Embrace the Seasons: Seasonal toppings are wonderful because they are fresh and typically in abundance. Basil, peppers, and tomatoes often come to mind—but consider topping your pizzas with less popular items.

Fruits like cherries, mango, and peaches work well with spicy and salty meats. Squash blossoms, thinly sliced sweet potatoes, and spicier chili peppers like shishito or hatch chilies all make wonderful toppings. Even the often-abundant zucchini can be delicious on a Kamado pizza.

Have Fun and Experiment: Although favorites like sausage and pepperoni with mozzarella and a red sauce will always make a delicious pie, get creative. Salad dressings like ranch or Italian can make a delicious sauce.
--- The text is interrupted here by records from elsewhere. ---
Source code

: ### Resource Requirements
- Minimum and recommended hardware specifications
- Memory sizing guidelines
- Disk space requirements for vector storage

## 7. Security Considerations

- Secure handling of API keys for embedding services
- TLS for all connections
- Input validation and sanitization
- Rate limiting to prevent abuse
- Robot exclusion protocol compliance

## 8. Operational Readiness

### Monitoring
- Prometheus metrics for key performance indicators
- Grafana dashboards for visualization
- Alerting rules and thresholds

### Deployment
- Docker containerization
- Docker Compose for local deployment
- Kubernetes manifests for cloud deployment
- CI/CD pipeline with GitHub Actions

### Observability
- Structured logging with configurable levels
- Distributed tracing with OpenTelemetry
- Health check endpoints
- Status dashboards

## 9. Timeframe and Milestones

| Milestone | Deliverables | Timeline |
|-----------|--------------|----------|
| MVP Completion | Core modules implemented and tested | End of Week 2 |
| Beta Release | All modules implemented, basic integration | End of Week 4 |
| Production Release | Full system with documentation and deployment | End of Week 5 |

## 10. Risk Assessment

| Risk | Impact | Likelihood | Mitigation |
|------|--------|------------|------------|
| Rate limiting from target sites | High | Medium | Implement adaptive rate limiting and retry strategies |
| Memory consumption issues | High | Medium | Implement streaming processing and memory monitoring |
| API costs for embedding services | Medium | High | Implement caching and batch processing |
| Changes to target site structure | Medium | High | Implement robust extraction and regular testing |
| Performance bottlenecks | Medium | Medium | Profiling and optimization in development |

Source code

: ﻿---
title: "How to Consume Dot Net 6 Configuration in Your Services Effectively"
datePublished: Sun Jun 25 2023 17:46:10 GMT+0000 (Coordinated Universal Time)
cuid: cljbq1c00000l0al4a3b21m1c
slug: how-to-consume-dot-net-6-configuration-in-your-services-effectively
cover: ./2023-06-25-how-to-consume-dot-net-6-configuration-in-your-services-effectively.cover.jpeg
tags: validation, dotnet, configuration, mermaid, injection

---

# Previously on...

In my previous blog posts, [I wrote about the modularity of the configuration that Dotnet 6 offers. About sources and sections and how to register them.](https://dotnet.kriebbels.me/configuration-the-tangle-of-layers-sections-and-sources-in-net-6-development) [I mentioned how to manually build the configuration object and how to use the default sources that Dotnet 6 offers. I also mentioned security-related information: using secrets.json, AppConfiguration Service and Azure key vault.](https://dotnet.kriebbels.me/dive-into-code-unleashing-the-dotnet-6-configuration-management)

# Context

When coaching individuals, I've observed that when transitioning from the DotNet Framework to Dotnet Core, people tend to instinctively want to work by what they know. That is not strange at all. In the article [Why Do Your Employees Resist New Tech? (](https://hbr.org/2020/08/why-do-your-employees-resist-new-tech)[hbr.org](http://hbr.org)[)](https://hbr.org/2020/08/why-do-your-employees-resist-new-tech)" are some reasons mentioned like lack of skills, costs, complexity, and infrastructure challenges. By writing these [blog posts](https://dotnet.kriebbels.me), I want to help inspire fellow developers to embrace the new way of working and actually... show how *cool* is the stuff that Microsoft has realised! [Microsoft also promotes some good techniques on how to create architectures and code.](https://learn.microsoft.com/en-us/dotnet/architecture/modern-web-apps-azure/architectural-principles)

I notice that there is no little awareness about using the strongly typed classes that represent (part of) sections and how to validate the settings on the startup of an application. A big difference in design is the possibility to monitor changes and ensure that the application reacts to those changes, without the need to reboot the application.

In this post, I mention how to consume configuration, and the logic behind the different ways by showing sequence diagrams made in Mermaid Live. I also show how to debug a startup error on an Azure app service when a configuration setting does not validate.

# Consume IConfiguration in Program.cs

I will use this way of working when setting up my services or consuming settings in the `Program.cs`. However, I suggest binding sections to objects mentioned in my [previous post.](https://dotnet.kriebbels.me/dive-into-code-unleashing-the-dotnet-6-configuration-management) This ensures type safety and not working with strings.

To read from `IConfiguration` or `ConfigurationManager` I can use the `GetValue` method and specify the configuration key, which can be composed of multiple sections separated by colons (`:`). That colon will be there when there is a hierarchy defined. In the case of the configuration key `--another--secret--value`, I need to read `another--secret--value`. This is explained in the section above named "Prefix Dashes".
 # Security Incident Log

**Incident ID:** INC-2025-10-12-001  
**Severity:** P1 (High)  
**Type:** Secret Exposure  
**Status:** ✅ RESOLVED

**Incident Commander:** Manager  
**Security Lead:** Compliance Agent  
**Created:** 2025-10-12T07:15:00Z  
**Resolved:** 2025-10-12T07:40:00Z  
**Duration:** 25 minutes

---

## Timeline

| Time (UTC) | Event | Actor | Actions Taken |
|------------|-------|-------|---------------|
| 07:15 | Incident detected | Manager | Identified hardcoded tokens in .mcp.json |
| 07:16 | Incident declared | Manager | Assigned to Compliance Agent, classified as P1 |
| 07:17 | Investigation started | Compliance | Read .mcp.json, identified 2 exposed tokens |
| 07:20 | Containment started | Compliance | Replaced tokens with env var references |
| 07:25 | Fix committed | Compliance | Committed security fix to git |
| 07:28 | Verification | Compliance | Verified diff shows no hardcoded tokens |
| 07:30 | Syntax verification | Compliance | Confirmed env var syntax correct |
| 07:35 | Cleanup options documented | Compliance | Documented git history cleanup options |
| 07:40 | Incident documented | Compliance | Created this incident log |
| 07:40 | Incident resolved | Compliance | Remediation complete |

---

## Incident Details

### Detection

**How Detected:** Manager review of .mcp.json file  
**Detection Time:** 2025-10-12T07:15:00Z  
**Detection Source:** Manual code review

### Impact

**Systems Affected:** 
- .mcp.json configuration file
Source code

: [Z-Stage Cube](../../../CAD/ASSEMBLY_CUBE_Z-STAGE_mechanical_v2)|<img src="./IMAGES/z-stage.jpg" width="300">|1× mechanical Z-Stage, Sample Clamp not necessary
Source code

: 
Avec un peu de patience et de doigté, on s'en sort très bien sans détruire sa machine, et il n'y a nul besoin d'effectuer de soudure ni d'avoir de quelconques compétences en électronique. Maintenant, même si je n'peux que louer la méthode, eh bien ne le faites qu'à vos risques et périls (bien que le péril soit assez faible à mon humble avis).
Dessert Pizza cooked on a Kamado Grill

Pickled vegetables like artichoke hearts, pickled asparagus, and jalapeños, are all wonderful on a pie. We’ve even made dessert pizzas on the Kamado grill. Consider a s’mores pizza or using chocolate chip cookie dough as a crust with a slather of fresh wild huckleberries and mascarpone cheese.

s'more toppings like chocolate and marshmallow with cookie crumbles

One other benefit to cooking pizza on the Kamado grill is that it’s done outside. So if you get a taste for pizza on a hot summer day there’s no need to fire up the oven and heat up the house.

Kamado grilled pizza with olives and mushrooms

6 thoughts on “The Best Tricks for Cooking a Pizza on the Kamado Grill”

  1. I’m not sure how much charcoal to put in the Kabila and then how much to have the vents opened. We have had a lot of success but some overcooked and dry also. I have always loved the charcoal because I don’t really find cooking over gas or propane appealing. This Kabila has been one of my better buys. Especially because I bought it later in the season so was only 400.00. Just bought a pizza stone and can’t wait to try.

    1. Hey Laura, Thanks for checking out the article. When you say “kabila” are you referring to a kamado? Happy to help you out if you can clear that up? Might be a typo?

      -M

  2. I am having a difficult time getting my pizza stone up to temp and maintaining temp. I have even pre heated it in my oven and gas grill. I am using the deflector plates, then fire bricks to raise the stone up into the dome. I cook at 550*, the top of my pizzas cook, the crust browns, but the bottom of the pizzas are not cooking and my dough is still white and almost raw. In your photo with the stone raised up into the dome on the Kamado Joe, are the deflector plates being used below the grates? I’m thinking with the stone that high, maybe I don’t need to use the deflector plates? What do you think?

    1. Matthew Eads

      Hey Jeremy – sorry to hear you’re having a rough time with the dough. to answer your question, the deflector plates are installed in the KJ for the pizza. to be honest, I’ve never tried it would the deflector plates but I suspect your issue is more about the dough that the heat. If your dough is on the higher hydration time, it will sometimes not cook on the bottom before the top is done. I’d experiment with that first. And keep in mind, not all pizza dough should be baked at 500+ degrees. Finally, the book Mastering Pizza is SUPER helpful, I highly recommend it!